Kobieta została zatrzymana przez policjantów.
- 21 listopada kilka minut przed 17, bełchatowscy policjanci zatrzymali 24-letnią mieszkankę gminy Kluki pod zarzutem narażenia na niebezpieczeństwo trojga własnych dzieci. Kobieta trafiła do aresztu po tym, jak podczas rozmowy z kuratorem piętnastomiesięczny syn wypadł jej z rąk na podłogę i uderzył o nią główką. Przeprowadzone przez policjantów badanie trzeźwości wykazało 2,34 promila alkoholu w organizmie 24-latki.
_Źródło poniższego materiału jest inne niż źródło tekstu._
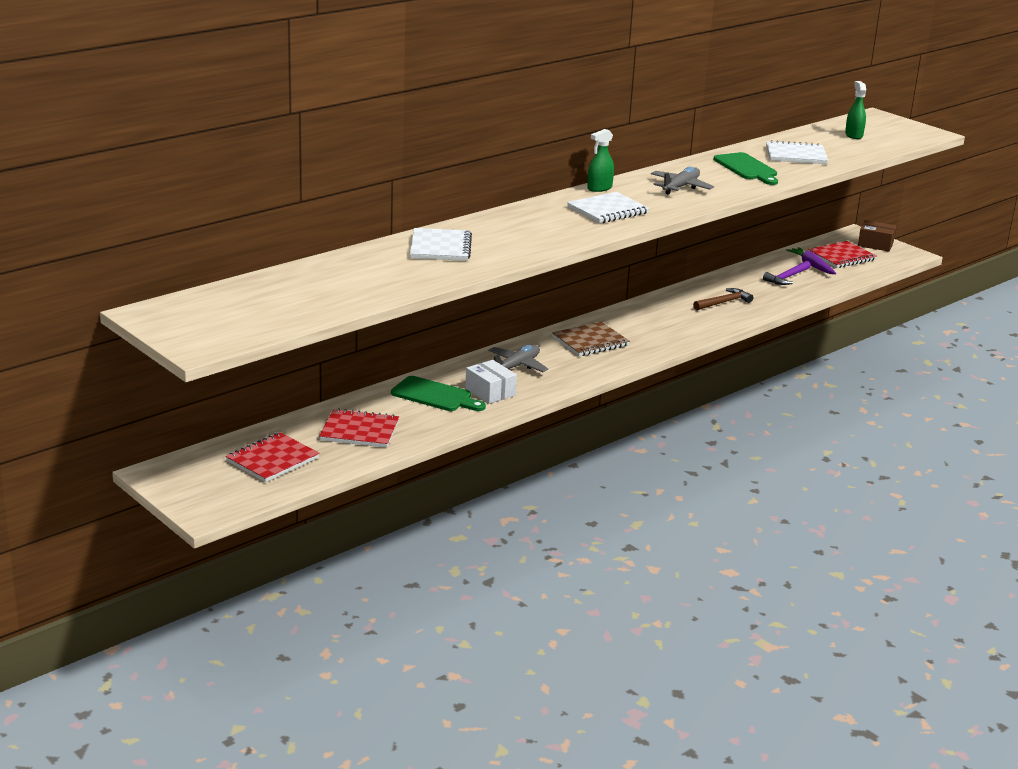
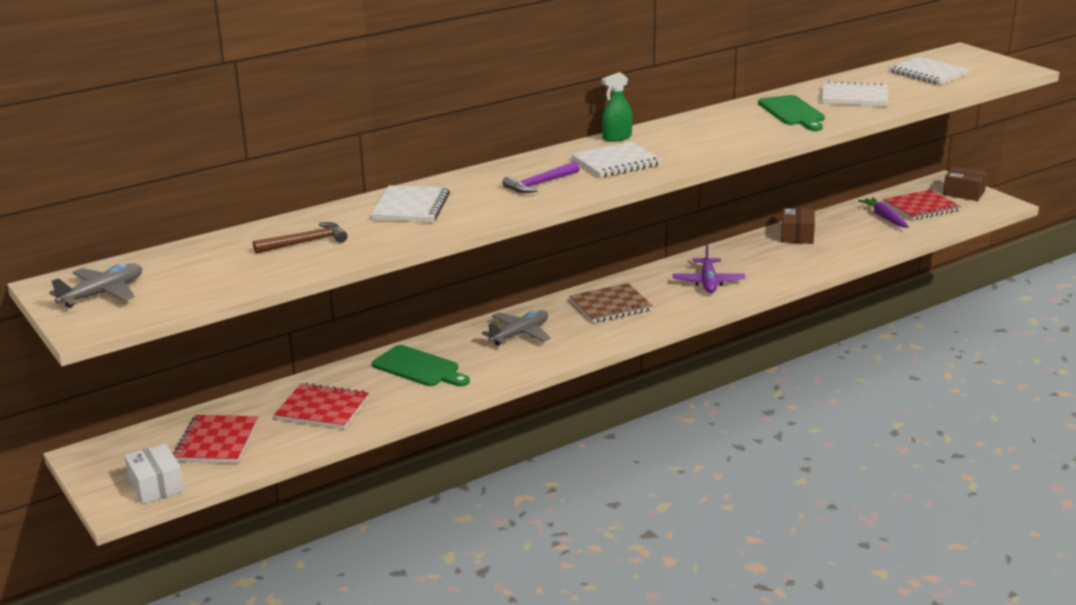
camera: 10 degrees right, 0 degrees up
(272, 460) = (216, 442): red notebook -> red notebook turned 45 degrees counterclockwise
(490, 392) = (481, 364): white box -> white box (156, 486)
(671, 321) = (708, 282): none -> purple plane
(680, 187) = (709, 135): grey plane -> grey plane (103, 294)
(724, 302) = (773, 260): brown hammer -> brown hammer (305, 242)
(738, 281) = (797, 235): none -> brown box
(787, 278) = (853, 232): purple hammer -> purple hammer (540, 184)
(853, 135) = (928, 73): green spray bottle -> white notebook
Ponadto kontrola stanu higienicznego dwóch córek zatrzymanej wzbudziła podejrzenie ich zaniedbania. Zarówno chłopczyk, jak i obie dziewczynki, trafili do bełchatowskiego szpitala – informuje kom. Sławomir Szymański, oficer prasowy KPP w Bełchatowie.
Po wytrzeźwieniu zatrzymana kobieta usłyszy zarzuty dokonania przestępstwa zagrożonego karą do pięciu lat pozbawienia wolności. O dalszym losie podejrzanej oraz jej dzieci zdecyduje bełchatowski sąd.